Will an allergic reaction to eyelash extensions go away?

Depending on the severity of the allergic reaction, a person may have symptoms that last from a few hours to a few days. Treatment can also affect the time during which a person may experience reactions to eyelash extensions. A person should talk to their doctor if their reactions persist after a few days. Here's everything you need to know about allergies and eyelash extension irritation, so you can keep your eyes superbly healthy.

Irritation is more common in people with sensitive skin. It will usually appear during the curing period of eyelash extensions and may disappear on its own within a few hours as the glue finishes healing. The chances of irritation are higher if the glue actually contacts the eyes or skin. This depends largely on the drying time of the adhesive, the climate and the skill level of the eyelash technician.

It's also possible to get an infection, usually as a result of going to a poorly managed salon or an unlicensed eyelash technician. If your eyes are not only red and inflamed, but they also feel sandy and sticky, you may be dealing with an infection. If you experience that, seek medical attention as soon as possible. If you know for a fact that you are allergic to eyelash extensions or that you simply have very sensitive eyes, be sure to choose your eyelash technician carefully and make an appointment.

During your appointment, ask your technician what they generally do to prevent irritation. The most experienced eyelash technicians have some adhesives they can use. They know how to choose the right glue for different environments and how to apply it safely, to reduce any contact with the eyes or skin. Allergies are not consistent throughout life.
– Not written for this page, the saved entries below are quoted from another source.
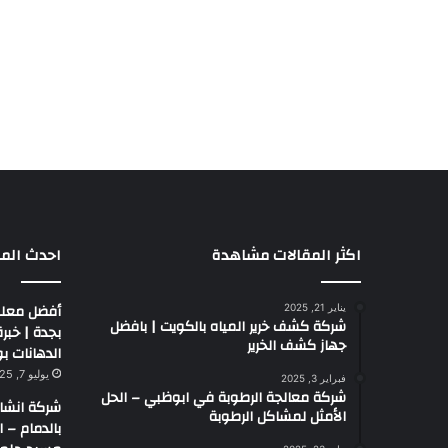
اكثر المقالات مشاهدة
احدث المق
أفضل معلم
يناير 21, 2025
شركة كشف خرير المياه بالكويت | بافضل
جهاز كشف الخرير
الدهانات بو
يوليو 7, 2025
فبراير 3, 2025
شركة معالجة الرطوبة في ابوظبي – الحل
شركة انشا
الأمثل لمشاكل الرطوبة
بالدمام –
It's very common to react well to a product or ingredient for years, but then develop an allergy after repeated exposure. Your allergic reaction will definitely go away once your body is no longer exposed to the allergen. In addition, it's not uncommon for people to have an allergic reaction to a substance once and then be able to tolerate it without problems later in life. Once eyelash extensions are removed, allergy symptoms should decrease.
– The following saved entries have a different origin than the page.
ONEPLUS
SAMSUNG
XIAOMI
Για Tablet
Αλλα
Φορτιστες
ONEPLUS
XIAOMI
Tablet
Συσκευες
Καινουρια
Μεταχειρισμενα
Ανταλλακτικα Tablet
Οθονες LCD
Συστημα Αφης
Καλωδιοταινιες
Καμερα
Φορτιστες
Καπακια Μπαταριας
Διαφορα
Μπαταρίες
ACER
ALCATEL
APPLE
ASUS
Unfortunately, customers with an allergy to eyelash extension adhesive will always experience a reaction. If you start to experience these symptoms, they may last until the adhesive is completely removed from your eye. The reaction may continue to worsen while the eye is exposed to the adhesive (or allergen). In fact, the more you are exposed to a specific allergen, the reaction can progress over time.
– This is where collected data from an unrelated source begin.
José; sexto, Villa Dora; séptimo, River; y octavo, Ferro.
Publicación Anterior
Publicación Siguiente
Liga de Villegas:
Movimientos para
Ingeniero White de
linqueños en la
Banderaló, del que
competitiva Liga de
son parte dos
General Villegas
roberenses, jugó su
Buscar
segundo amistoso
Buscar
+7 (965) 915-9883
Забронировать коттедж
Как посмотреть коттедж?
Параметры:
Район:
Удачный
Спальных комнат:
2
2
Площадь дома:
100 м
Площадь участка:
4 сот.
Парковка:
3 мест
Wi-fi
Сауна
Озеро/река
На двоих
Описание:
If the allergy to eyelash extensions does not go away after 24 hours, be sure to remove them with a special liquid (remover). If the reaction does not stop and even “gains momentum”, medical attention will be needed. Cyanoacrylate is the main ingredient found in eyelash adhesive and ensures that eyelash extensions last as long as possible. Allergens are usually eyelash glue or its evaporation, or rather its main component is cyanoacrylate.

Being exposed to strong smoke every day, for long periods of time, can cause technicians to become allergic to the adhesive. If you have an eyelash allergy, talk to your eyelash technician and an ophthalmologist for guidance on what to do next. Allergies caused by eyelash extensions are extremely rare (less than 1% of confirmed cases of all complaints of various reactions after the appointment). Most often, the onset of an allergic reaction to eyelash extensions is caused by eyelash glue.

In urgent situations, the customer may not want to come to you to have the extensions removed or may not be able to. Of course, you should make sure that the eyelash extension and the glue are not too close or touch the skin. In some cases, it helps to avoid allergies if it is produced precisely in the vapors of eyelash glue, which disappear when fully cured (within 24 hours). Just as not everyone is allergic to everything, there are a wide range of allergies to eyelash extensions with various symptoms and reactions that occur differently in different people.

For example, pregnant women often experience allergy symptoms to all types of new allergens due to changes in estrogen levels. For the manufacture of artificial eyelashes, only synthetic raw materials are used: a high-quality hypoallergenic polymer. . .

Mattie Cournoyer
Mattie Cournoyer

Lifelong music scholar. . Award-winning travel advocate. Hardcore coffee specialist. Extreme food guru.